The common bond of this tale of violence is ressentiment, frustration, powerlessness, and humiliation. These feelings provide the motivation for both the angry words and the violent deeds that seek to destroy the system, to remake the world. Note that as I write this, a self-proclaimed “Leninist” who want to bring down the system, Stephen Bannon, sits at the right hand of our demagogic president. I fear it events could become uglier more quickly than we can imagine.

Mishra is a native of India and resides currently in London. He is conversant in both worlds. In considering An End to Suffering: the Buddha in the World, which I read some years ago, I noted how fluidly Mishra moved between the Buddhist and Western traditions. His mastery of the material of the “exam question” that he gave in himself in Age of Anger is also exemplary. (He provides a thorough bibliographical essay to show where he has been in this research. It’s impressive.)
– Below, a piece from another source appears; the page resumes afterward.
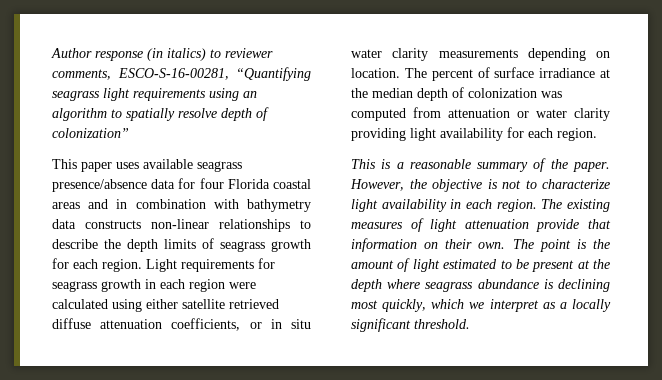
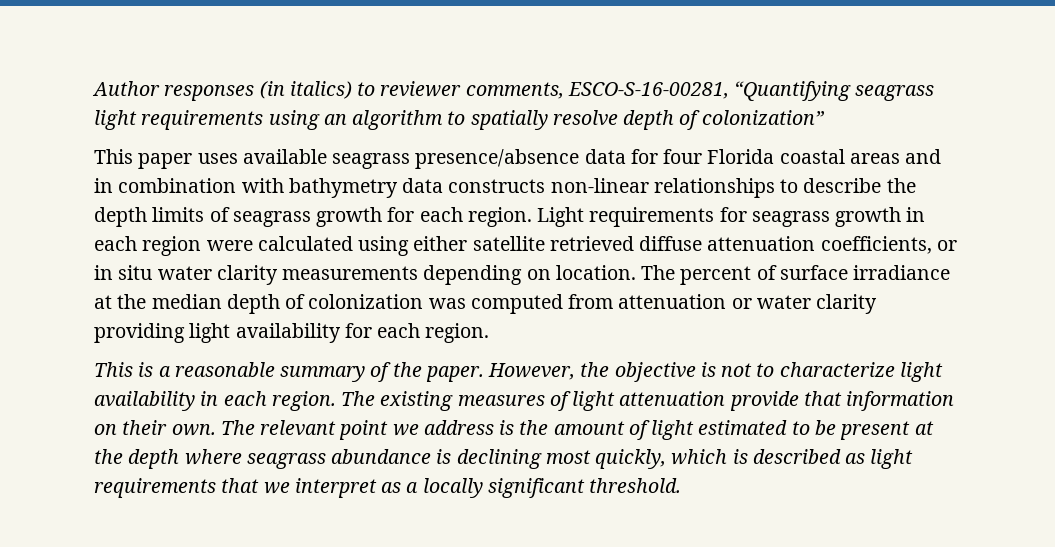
[95,51,143,61] response -> [164,85,255,101] responses
[539,239,571,252] point -> [260,420,494,440] relevant point we address
(465, 304) none -> [732,449,914,469] [94,478,260,498] is described as light requirements that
More than any other source dealing with the Age of Trump, I found Mishra’s account provides the most useful guide because it reaches back in time and around the globe. I agree with Mishra that economic turmoil and uncertainty, threats such as climate change (which some deny but still no doubt fear), and the ongoing frustrations and humiliations perceived by many have created our volatile political climate. Like me, Mishra looks around the world and sees millions and millions of young men [sic] who are encountering frustrated expectations because economic growth inevitably slows, thereby denying them opportunities to climb the latter of status and success. Alas, Mishra doesn’t have an answer for all of this. I suspect, like me, that he doesn’t want to crush the benefits of modernity to ameliorate its detriments. But somehow, we have to find our way beyond our current fix, or we will suffer much worse to come.